What about the command-line log? is that identical or perhaps an exception has been thrown? I would leave that be, as it is a very large corpus, and in the meanwhile, construct a sub corpus (by simply removing most of the documents from your problem set) and run a similar experiment over it - to see if it works relatively fast over a small problem. Please let us know how it goes.

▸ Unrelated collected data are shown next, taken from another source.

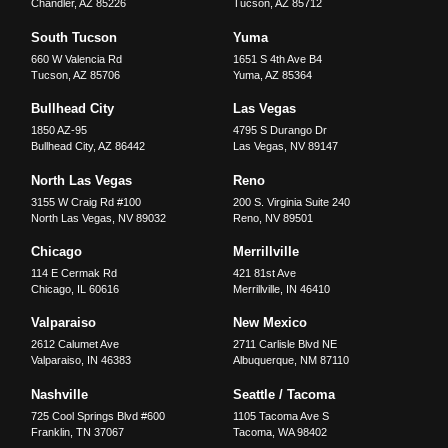
Chandler
,
AZ
85226
Tucson
,
AZ
85712
South Tucson
Yuma
660 W Valencia Rd
1651 S 4th Ave B4
Tucson
,
AZ
85706
Yuma
,
AZ
85364
Bullhead City
Las Vegas
1850 AZ-95
4795 S Durango Dr
Bullhead City
,
AZ
86442
Las Vegas
,
NV
89147
North Las Vegas
Reno
3155 W Craig Rd #100
200 S. Virginia Suite 240
North Las Vegas
,
NV
89032
Reno
,
NV
89501
Chicago
Merrillville
114 E Cermak Rd
421 81st Ave
Chicago
,
IL
60616
Merrillville
,
IN
46410
Valparaiso
New Mexico
2612 Calumet Ave
2711 Carlisle Blvd NE
Valparaiso
,
IN
46383
Albuquerque
,
NM
87110
Nashville
Seattle / Tacoma
725 Cool Springs Blvd #600
1105 Tacoma Ave S
Franklin
,
TN
37067
Tacoma
,
WA
98402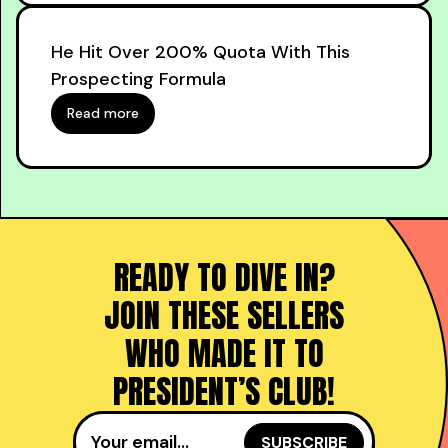
He Hit Over 200% Quota With This
Prospecting Formula
Read more
READY TO DIVE IN?
JOIN THESE SELLERS
WHO MADE IT TO
PRESIDENT’S CLUB!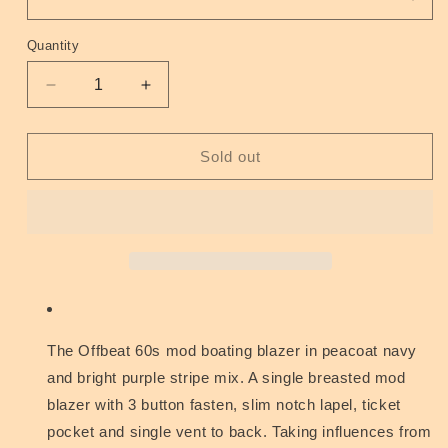
Quantity
Quantity
Decrease
Increase
quantity
quantity
for
for
Offbeat
Offbeat
Sold out
60s
60s
Mod
Mod
Boating
Boating
Blazer
Blazer
Peacoat
Peacoat
Purple
Purple
44&quot;
44&quot;
The Offbeat 60s mod boating blazer in peacoat navy
and bright purple stripe mix. A single breasted mod
blazer with 3 button fasten, slim notch lapel, ticket
pocket and single vent to back. Taking influences from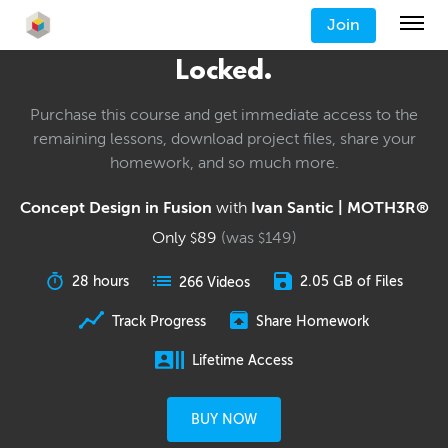
Join
Locked.
Purchase this course and get immediate access to the
remaining lessons, download project files, share your
homework, and so much more.
Concept Design in Fusion
with
Ivan Santic | MOTH3R®
Only
89
(was
149
)
$
$
28 hours
2.05 GB of Files
266 Videos
Track Progress
Share Homework
Lifetime Access
BUY NOW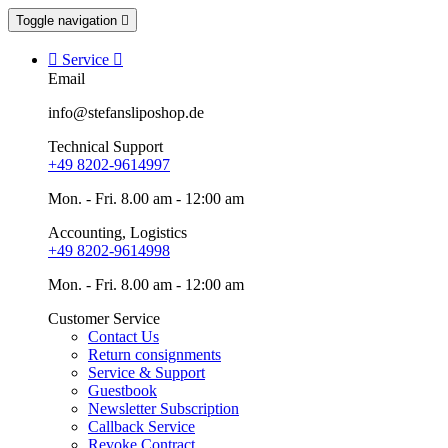
Toggle navigation


Service

Email
info@stefansliposhop.de
Technical Support
+49 8202-9614997
Mon. - Fri. 8.00 am - 12:00 am
Accounting, Logistics
+49 8202-9614998
Mon. - Fri. 8.00 am - 12:00 am
Customer Service
Contact Us
Return consignments
Service & Support
Guestbook
Newsletter Subscription
Callback Service
Revoke Contract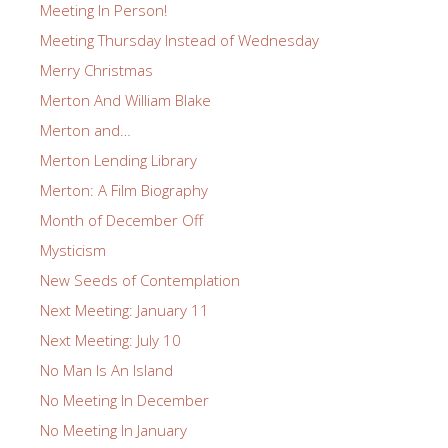
Meeting In Person!
Meeting Thursday Instead of Wednesday
Merry Christmas
Merton And William Blake
Merton and…
Merton Lending Library
Merton: A Film Biography
Month of December Off
Mysticism
New Seeds of Contemplation
Next Meeting: January 11
Next Meeting: July 10
No Man Is An Island
No Meeting In December
No Meeting In January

dan-blanchard commented 12 years ago

Here's the entire command line log:

Look-and-Feel error!
11-22-18: Reading CumulativeFeatureDriver from /private/scratch/dblanchard/jsan/jsan_resources/feature_sets/9_features.xml
11-22-19: Reading CumulativeFeatureDriver from /private/scratch/dblanchard/jsan/jsan_resources/feature_sets/writeprints_feature_set.xml
11-22-19: Reading CumulativeFeatureDriver from /private/scratch/dblanchard/jsan/jsan_resources/feature_sets/writeprints_feature_set_limited.xml
11-22-19: Populating event drivers...
11-22-19: adding event drivers under Basic
11-22-19: adding event drivers under Part-Of-Speech
11-22-19: adding event drivers under Grams
11-22-19: adding event drivers under Dictionary
11-22-19: adding event drivers under Counters
11-22-19: adding event drivers under Readability Metrics
11-22-19: adding event drivers under Misc.
11-22-19: done!
11-22-19: Populating canonicizers...
11-22-19: done!
11-22-19: Populating event cullers...
11-22-19: done!
11-22-24: 'Load Problem Set' button clicked on the documents tab
11-22-33: Trying to load problem set from /private/scratch/dblanchard/NLI/toefl-public-jstylo.xml
11-22-34: GUI Update: update documents tab with current problem set started
11-22-44: 'Remove Author(s)' button clicked under the 'Training Corpus' section on the documents tab.
11-22-46: Removed authors:
                > English
11-22-51: Preset feature set selected in the features tab.
11-22-51: loaded preset feature set: WritePrints
11-22-53: Feature selected in the features tab: POS Tags
11-22-57: 'Remove' feature button clicked in the features tab.
11-22-58: Feature selected in the features tab: null
11-22-58: Removed feature POS Tags
11-22-59: Feature selected in the features tab: POS Bigrams
11-23-00: 'Remove' feature button clicked in the features tab.
11-23-02: Feature selected in the features tab: null
11-23-02: Removed feature POS Bigrams
11-23-03: Feature selected in the features tab: POS Trigrams
11-23-04: 'Remove' feature button clicked in the features tab.
11-23-05: Feature selected in the features tab: null
11-23-05: Removed feature POS Trigrams
11-23-09: Classifier selected in the available classifiers tree in the classifiers tab: SMO
11-23-10: 'Add' button clicked in the analysis tab.
11-23-10: Classifier tree unselected in the classifiers tab.
11-23-14: Calculate InfoGain checkbox was clicked on the analysis tab.
11-23-14: Calculate InfoGain option - unselected
11-23-16: 'Run Analysis' button clicked in the analysis tab.
11-23-17: >>> Run Analysis thread started.
11-23-17: Extracting features from training corpus...

I've done it with a very small subset of my corpus (15 documents from 3 authors) and it finishes very quickly, so I guess the issue is that the tool isn't really intended for corpora of the size we're dealing with. The 10,000 document set is already a small subset of the actual 100,000 document corpus I was originally planning on processing.